**REQUIRED WORK**
Continue the forum discussion about flashlight thread sizes from the point where it stops.

# Standard thread sizes?



## euroken (Feb 12, 2009)

Hello hello! Hope one of you experts can help a rookie out 

I took a caliper in an attempt to figure out the thread pitch for one of the Nitecore lights.

I had to calculate the thread per inch number since the threaded portion was less than 1/4", so had to count the threads and extrapolate the per inch value.

I measured something like this:

in inches:
major diameter = 0.684" (I assume 11/16")
threads per inch = 0.096" in three peaks, which equates to 31.25 tpi

in mm:
major diameter = 17.4mm
pitch = 2.45mm in three peaks, which equates to 0.817mm in one turn

Do these numbers match any standard thread sizes? When I searched the web, I found 11/16" major diameters but it only had 11 tpi. I couldn't match the metric number to any charts that I've seen on line.

Can anyone shed some light? No pun intended


----------



## precisionworks (Feb 12, 2009)

For under $20, you can buy both a Metric & a SAE thread form gage (also called a screw pitch gage).












Those are both Starretts, but most of the others work just as well and cost less.


----------



## gadget_lover (Feb 12, 2009)

Manufacturers don't have to use any particular thread. All they need is for their parts to match.

Any thread can be used on any size part. The choice depends on how many turns you want to use to open the part as well as how deep the threads can be.

Are you looking for a tap to match it?

Daniel


----------



## BoarHunter (Feb 13, 2009)

I am a bit suprised by your measures as common fine pitch used for tubing are 1, 1.25 and 1.5 in the diam range of 10 to 30.

I just bought recently a Nightcore Defender Infinity and beeing curious, I too measured the threads as I may envision to build an extender tube for it.

I was suprised to see that the head and tail are different diameters ! Most probably to avoid incorrect assembly.

As for being standard, they don't seem to be except the tail that fit a M18X1.25 but definitely not the head which is closer to 19.
They are quite loose too.

It seems that they try to use common pitch to reduce cutting tools inventory but choose the nominal diam. that suits their needs instead of sticking to international standard. With CNC this is no big deal as I doubt they rely on standard tap and die.
There is no reason to use gaz pipe thread either or exotic pitches.


----------



## euroken (Feb 13, 2009)

Thank you all for your replies!

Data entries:
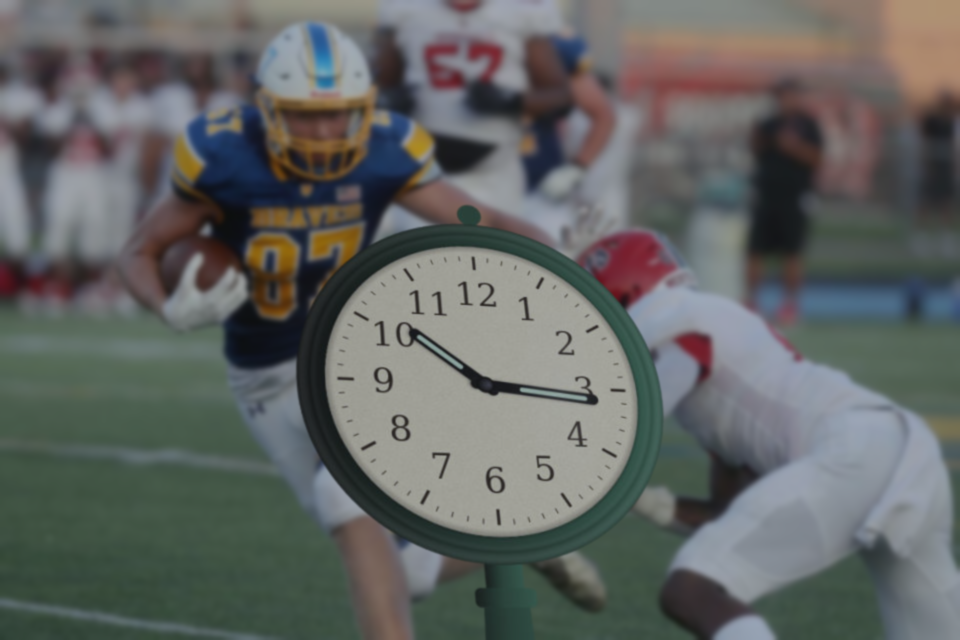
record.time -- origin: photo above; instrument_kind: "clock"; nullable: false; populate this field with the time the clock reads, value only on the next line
10:16
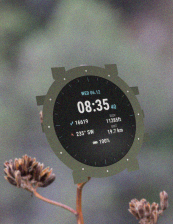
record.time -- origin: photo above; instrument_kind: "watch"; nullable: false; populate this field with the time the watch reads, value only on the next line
8:35
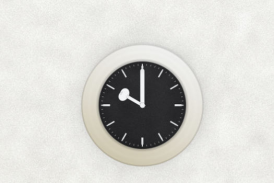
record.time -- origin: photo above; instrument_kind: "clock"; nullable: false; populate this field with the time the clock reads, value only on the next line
10:00
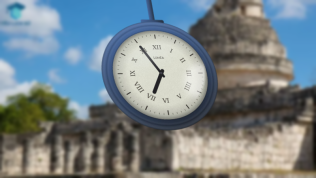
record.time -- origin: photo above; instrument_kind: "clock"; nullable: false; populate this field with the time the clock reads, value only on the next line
6:55
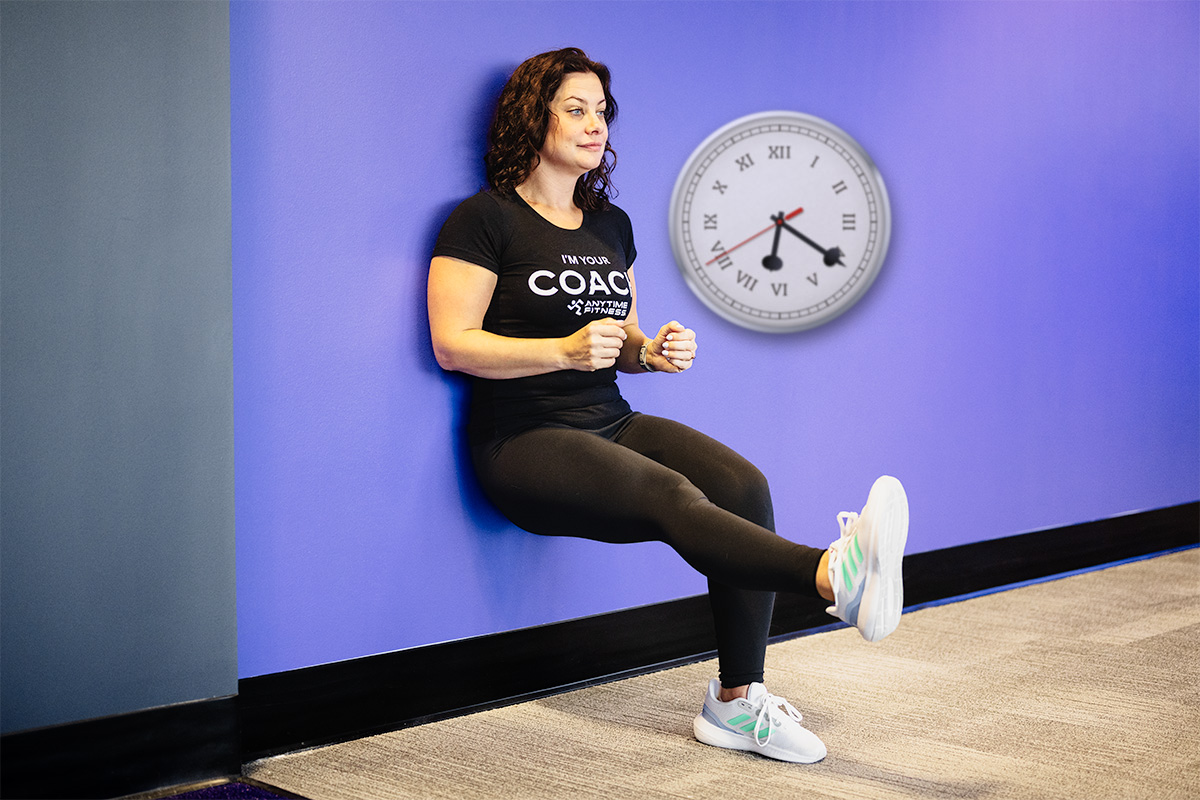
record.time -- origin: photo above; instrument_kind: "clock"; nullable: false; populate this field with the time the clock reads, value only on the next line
6:20:40
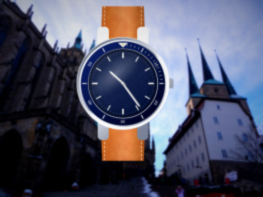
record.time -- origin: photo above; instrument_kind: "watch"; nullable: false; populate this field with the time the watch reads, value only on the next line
10:24
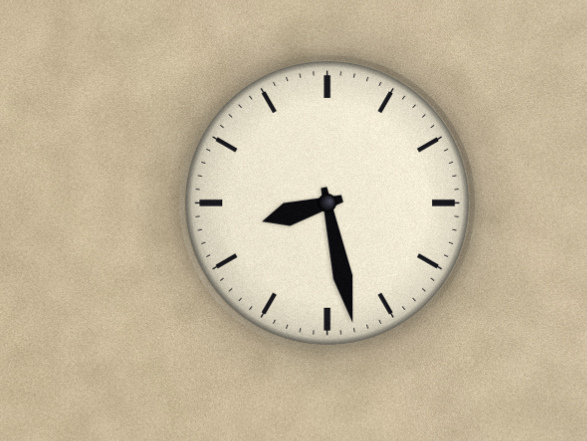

**WRITTEN RESPONSE**
I have never machined or plan on machining in the near future since I just don't have the knowledge or the access to equipments and such. I wanted to modify the retaining ring on the Nitecore Extreme switch since I hate having to use a tweezer to unscrew it (thought just an awkward design, especially when the clicky on these lights are prone to problems based on what I've read so far). That being said, I'm hoping to machine another retaining ring that will have to match the thread diameter and pitch of the female thread of the light's tailend.

I found a site where I can draw up the part in 3D, using one of their downloadable programs and I can upload it for their review and pricing of the part. I have the drawing complete except for the thread size. I know, this sounds quite amature-ish, but that's exactly what I am when it comes to 'machining.' 

-precisionworks- Thank you for the suggestion, and thought that would be my next option but now I'm not so sure anymore. Sounds like the gages will just be a paper weight to me if the threads are not standard.

-gadget_lover- Haha, I have nooo idea what you mean when you say "tap" to match it  But sounds like, yes. I'm trying to match the existing threads so that the new part won't damage the main threads on the light's body.

-BoarHunter- Does 31.25 close to a common pitch? I saw somewhere on the internet that camera lens equipments have common pitch of 24, 30, and 32. 

I'm pretty comfortable with the thread diameter since I was able to accurately measure the major diameter of the retaining ring. My biggest concern, obviously, is that the mismatching threads will damage the threads on the body. Nitecore doesn't sell spare parts by them selves like the Fenix.

Is there a better way of going about this to accurately match a thread on a existing part? 

Thank you all again for your help :thumbsup:


----------



## BoarHunter (Feb 13, 2009)

Sorry but I don't see what you mean by 31.5 ... the pitch is the distance between two peaks and by default is expressed in mm. For old equipment like water and gaz pipes, they used to express pitch in number of turn per "inch" (an ancient measure that had been defined as 25.4mm in the 19° century).

I doubt that Nitecore use this kind of "pitch", China is quite a modern country.

Note that if by 31.5 you mean turn per inch, in fact the pitch is most probably 0.75 which is very common too for very fine thread. I have a small Fenix and it is what I measured on it.


----------



## jhanko (Feb 13, 2009)

Thread pitch for the Nitecore D10 & EX10 is 1.25mm.

Jeff


----------



## euroken (Feb 13, 2009)

-BoarHunter- Yes, I meant 31.5 threads per inch and not "pitch". The pitch was 0.817mm from what I can tell.

-Jeff- Thanks for the info. From what I'm measuring, I'm not getting near that number. 

I do know that the head from Surefire E series will fit NEX body, which I believe is 13/16-20, from other postings, but unfortunately this information is of no use for me at the moment. 

Any other way to "accurately" determine or measure the thread size?


----------



## gadget_lover (Feb 13, 2009)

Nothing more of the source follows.